WHAT THE TASK ASKS
Copy the lines exactly. Begin at the first line of the data and stop after the line with "între ei doi.".
◆ ◆ ◆ ◆ ◆
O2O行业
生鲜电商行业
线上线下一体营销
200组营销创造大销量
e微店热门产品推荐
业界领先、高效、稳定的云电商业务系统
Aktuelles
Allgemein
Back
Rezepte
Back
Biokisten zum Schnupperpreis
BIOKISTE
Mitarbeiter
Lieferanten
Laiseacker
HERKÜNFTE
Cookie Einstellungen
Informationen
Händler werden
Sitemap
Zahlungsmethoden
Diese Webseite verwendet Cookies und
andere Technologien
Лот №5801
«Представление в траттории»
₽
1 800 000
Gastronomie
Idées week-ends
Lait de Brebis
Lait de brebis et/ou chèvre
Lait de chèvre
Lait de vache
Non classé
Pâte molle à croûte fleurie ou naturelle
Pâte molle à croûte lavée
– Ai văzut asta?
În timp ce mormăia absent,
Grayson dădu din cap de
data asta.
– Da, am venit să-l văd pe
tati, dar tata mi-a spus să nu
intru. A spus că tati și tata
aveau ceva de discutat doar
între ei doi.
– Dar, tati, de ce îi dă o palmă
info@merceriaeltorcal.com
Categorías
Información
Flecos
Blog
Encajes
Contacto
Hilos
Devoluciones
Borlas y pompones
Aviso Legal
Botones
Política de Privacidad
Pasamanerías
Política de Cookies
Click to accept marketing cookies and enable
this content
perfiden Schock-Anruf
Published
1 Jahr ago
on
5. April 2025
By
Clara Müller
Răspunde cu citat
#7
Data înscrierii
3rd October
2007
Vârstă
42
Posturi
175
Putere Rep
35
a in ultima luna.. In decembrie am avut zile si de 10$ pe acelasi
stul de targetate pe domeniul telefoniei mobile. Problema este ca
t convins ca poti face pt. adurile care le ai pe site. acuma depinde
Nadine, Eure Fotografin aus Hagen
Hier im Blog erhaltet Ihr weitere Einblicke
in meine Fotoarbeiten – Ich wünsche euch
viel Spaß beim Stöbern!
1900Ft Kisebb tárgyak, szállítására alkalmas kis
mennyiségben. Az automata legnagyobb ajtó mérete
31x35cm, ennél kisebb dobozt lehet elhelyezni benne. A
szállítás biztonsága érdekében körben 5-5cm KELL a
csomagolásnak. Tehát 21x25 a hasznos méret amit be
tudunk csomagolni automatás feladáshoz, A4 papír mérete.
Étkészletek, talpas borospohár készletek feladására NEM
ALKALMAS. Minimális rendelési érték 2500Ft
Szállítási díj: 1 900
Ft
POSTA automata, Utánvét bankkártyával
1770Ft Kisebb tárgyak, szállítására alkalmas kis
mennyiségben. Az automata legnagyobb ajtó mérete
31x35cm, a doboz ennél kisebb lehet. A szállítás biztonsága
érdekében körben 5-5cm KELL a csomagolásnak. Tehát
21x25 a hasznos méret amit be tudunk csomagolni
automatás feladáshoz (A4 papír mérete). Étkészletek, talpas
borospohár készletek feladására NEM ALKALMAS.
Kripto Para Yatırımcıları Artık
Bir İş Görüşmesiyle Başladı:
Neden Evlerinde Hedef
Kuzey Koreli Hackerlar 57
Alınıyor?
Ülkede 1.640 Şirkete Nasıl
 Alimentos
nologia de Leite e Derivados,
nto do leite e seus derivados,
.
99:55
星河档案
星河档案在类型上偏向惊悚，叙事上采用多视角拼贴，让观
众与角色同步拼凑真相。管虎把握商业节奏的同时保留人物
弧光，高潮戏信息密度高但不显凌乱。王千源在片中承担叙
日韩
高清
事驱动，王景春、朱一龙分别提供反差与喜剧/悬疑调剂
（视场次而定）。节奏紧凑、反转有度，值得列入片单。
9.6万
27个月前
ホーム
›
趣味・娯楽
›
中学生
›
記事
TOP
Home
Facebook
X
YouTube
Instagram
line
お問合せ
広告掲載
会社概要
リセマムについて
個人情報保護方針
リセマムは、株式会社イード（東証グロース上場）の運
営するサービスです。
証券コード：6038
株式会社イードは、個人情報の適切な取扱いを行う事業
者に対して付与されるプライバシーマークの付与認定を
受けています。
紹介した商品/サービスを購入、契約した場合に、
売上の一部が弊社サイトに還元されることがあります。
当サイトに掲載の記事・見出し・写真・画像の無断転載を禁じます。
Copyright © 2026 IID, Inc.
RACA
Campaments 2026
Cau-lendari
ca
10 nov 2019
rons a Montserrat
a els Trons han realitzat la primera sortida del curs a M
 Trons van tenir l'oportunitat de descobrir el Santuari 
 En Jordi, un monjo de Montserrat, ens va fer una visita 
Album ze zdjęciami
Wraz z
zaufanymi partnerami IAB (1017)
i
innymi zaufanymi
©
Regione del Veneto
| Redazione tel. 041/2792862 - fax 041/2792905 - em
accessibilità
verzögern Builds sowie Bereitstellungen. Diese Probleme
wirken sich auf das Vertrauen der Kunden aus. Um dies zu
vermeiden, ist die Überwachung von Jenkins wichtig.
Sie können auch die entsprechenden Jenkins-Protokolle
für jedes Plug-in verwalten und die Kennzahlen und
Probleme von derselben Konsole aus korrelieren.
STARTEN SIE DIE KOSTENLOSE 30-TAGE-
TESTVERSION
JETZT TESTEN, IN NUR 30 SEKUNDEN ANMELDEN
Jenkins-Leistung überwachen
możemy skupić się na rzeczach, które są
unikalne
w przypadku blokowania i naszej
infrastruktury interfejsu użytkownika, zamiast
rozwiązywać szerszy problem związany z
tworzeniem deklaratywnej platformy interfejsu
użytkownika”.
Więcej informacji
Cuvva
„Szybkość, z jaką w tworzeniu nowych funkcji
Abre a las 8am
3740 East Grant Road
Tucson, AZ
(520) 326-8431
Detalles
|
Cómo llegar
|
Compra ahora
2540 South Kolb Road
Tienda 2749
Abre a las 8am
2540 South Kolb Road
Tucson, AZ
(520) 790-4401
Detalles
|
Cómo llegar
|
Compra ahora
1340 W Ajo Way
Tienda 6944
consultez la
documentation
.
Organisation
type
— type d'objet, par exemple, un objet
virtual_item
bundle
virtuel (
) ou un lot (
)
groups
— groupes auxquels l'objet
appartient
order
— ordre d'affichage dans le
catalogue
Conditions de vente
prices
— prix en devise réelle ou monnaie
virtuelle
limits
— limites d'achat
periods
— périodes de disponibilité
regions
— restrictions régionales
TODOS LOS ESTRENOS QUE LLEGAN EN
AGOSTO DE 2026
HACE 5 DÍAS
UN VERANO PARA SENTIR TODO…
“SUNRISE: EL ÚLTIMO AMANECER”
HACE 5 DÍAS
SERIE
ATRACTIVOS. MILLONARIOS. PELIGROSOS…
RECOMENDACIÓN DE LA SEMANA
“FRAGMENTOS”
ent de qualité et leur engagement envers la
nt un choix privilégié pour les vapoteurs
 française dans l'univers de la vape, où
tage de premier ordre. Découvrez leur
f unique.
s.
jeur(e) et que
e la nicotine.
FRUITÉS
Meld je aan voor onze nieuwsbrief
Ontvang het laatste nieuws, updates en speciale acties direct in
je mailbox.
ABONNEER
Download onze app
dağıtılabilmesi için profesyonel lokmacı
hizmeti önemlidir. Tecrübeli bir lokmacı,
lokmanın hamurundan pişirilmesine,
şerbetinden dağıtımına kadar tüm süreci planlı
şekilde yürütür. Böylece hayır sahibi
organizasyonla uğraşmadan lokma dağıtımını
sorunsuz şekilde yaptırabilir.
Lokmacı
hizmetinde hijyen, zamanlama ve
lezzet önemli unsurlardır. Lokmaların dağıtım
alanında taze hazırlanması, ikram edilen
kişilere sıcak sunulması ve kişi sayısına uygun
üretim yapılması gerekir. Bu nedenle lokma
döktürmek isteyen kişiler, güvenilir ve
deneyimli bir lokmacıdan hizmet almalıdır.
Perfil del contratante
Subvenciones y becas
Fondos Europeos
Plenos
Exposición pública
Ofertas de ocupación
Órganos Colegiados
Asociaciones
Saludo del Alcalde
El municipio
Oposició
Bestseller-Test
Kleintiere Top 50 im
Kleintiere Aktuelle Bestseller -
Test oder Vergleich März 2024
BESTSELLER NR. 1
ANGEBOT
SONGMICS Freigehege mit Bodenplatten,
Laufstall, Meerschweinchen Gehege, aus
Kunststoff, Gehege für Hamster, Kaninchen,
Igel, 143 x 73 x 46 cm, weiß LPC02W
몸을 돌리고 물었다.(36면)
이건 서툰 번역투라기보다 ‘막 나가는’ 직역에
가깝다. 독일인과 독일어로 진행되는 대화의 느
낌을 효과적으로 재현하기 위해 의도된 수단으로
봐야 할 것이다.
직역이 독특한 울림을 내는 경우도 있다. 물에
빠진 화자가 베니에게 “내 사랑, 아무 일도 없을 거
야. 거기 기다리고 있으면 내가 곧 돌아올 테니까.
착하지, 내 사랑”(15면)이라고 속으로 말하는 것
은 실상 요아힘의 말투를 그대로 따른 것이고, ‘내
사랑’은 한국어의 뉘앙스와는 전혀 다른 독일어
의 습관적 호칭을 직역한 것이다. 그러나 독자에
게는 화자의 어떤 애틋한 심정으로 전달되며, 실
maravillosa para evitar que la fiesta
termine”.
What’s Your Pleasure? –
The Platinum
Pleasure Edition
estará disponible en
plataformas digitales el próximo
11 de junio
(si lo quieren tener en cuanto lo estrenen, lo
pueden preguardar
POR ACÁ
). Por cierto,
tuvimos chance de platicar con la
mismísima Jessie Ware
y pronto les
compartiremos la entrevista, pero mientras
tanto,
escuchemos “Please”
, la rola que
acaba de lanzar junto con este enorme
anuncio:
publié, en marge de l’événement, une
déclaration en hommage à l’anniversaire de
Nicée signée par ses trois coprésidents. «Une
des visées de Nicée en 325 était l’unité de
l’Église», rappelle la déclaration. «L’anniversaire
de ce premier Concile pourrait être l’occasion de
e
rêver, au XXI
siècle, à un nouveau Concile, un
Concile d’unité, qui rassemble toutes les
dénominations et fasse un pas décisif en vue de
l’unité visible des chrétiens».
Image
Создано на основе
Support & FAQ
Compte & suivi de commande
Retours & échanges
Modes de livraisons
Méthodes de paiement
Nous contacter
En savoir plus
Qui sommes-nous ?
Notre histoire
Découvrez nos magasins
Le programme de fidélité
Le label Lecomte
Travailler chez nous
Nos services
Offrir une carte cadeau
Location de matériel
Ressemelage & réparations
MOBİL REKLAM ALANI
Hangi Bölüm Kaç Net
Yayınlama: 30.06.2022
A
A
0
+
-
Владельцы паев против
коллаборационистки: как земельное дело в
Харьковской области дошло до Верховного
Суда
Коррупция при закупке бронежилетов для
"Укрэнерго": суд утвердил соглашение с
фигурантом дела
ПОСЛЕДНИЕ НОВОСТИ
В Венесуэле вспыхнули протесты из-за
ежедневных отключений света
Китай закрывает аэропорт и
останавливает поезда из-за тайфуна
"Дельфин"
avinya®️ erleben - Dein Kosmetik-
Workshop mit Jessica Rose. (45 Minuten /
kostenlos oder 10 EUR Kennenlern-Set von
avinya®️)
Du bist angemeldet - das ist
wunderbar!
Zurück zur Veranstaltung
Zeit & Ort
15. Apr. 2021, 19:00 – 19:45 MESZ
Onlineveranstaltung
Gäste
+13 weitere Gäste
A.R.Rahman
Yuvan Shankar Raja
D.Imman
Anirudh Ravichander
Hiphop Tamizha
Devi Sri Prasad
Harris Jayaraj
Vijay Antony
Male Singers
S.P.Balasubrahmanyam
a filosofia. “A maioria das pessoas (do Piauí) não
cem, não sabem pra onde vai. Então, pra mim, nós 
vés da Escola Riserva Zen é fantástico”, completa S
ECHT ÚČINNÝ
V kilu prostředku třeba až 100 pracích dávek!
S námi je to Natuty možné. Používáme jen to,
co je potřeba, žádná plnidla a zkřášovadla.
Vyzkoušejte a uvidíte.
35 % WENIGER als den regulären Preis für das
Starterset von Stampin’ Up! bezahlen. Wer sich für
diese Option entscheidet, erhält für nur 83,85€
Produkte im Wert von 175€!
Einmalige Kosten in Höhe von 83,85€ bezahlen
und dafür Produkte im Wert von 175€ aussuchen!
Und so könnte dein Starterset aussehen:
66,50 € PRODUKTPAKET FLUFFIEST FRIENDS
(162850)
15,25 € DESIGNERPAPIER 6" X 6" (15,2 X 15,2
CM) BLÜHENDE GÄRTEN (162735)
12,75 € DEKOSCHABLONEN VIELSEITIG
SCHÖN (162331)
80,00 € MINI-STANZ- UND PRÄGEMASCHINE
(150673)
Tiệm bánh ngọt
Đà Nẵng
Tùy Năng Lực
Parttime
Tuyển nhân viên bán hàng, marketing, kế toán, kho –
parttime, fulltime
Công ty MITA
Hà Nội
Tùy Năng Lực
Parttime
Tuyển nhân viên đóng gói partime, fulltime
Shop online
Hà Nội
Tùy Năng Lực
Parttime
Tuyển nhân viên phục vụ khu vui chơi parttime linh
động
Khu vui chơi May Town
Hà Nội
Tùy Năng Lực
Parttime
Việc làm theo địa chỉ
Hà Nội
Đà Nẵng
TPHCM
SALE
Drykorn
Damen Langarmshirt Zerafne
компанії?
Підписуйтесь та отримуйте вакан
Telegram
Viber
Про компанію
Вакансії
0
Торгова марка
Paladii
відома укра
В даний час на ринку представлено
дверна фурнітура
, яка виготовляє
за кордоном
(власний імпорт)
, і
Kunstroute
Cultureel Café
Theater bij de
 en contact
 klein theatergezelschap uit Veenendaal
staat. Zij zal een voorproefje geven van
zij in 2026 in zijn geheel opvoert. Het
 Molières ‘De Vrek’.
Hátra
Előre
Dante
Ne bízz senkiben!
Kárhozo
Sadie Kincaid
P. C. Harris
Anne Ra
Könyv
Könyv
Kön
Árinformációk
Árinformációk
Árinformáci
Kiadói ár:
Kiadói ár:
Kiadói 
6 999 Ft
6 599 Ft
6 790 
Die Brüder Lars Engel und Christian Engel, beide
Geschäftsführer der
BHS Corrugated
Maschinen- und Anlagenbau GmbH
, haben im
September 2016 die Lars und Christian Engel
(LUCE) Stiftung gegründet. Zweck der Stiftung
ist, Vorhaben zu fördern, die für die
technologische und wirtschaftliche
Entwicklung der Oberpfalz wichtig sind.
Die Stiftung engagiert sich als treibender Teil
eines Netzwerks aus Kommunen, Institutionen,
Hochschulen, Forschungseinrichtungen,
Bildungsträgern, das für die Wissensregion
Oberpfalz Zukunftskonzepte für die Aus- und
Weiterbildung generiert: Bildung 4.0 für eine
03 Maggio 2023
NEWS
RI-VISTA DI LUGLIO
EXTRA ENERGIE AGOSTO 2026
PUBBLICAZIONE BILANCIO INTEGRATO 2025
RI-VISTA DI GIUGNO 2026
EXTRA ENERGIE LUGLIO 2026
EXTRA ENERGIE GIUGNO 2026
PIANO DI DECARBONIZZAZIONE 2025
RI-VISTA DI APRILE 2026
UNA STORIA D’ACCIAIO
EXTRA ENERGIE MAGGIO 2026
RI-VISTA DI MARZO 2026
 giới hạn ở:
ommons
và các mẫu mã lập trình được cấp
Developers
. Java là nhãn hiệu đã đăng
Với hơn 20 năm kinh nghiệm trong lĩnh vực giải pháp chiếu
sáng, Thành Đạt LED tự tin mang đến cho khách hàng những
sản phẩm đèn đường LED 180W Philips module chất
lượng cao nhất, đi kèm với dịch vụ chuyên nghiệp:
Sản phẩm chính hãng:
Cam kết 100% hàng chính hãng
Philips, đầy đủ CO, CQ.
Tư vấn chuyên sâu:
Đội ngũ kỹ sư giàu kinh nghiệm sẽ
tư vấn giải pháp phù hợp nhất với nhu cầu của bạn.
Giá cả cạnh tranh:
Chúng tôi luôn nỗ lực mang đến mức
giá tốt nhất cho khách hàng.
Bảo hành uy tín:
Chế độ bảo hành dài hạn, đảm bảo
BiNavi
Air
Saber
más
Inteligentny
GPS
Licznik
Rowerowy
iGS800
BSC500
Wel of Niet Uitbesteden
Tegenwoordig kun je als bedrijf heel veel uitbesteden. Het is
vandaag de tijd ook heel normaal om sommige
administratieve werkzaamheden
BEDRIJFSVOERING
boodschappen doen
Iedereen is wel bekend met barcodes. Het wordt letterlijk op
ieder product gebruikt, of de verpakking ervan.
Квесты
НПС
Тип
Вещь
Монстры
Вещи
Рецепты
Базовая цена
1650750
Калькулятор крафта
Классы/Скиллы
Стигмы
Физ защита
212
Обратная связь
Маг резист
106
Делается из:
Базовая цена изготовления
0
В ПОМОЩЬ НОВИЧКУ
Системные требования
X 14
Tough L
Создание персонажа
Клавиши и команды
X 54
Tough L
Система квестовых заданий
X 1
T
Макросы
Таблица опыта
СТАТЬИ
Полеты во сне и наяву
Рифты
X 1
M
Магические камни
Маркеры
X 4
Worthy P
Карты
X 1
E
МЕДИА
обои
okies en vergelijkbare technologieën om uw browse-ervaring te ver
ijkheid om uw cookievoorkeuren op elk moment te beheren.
◆ ◆ ◆ ◆ ◆
OUTPUT FOR THIS TASK
O2O行业
生鲜电商行业
线上线下一体营销
200组营销创造大销量
e微店热门产品推荐
业界领先、高效、稳定的云电商业务系统
Aktuelles
Allgemein
Back
Rezepte
Back
Biokisten zum Schnupperpreis
BIOKISTE
Mitarbeiter
Lieferanten
Laiseacker
HERKÜNFTE
Cookie Einstellungen
Informationen
Händler werden
Sitemap
Zahlungsmethoden
Diese Webseite verwendet Cookies und
andere Technologien
Лот №5801
«Представление в траттории»
₽
1 800 000
Gastronomie
Idées week-ends
Lait de Brebis
Lait de brebis et/ou chèvre
Lait de chèvre
Lait de vache
Non classé
Pâte molle à croûte fleurie ou naturelle
Pâte molle à croûte lavée
– Ai văzut asta?
În timp ce mormăia absent,
Grayson dădu din cap de
data asta.
– Da, am venit să-l văd pe
tati, dar tata mi-a spus să nu
intru. A spus că tati și tata
aveau ceva de discutat doar
între ei doi.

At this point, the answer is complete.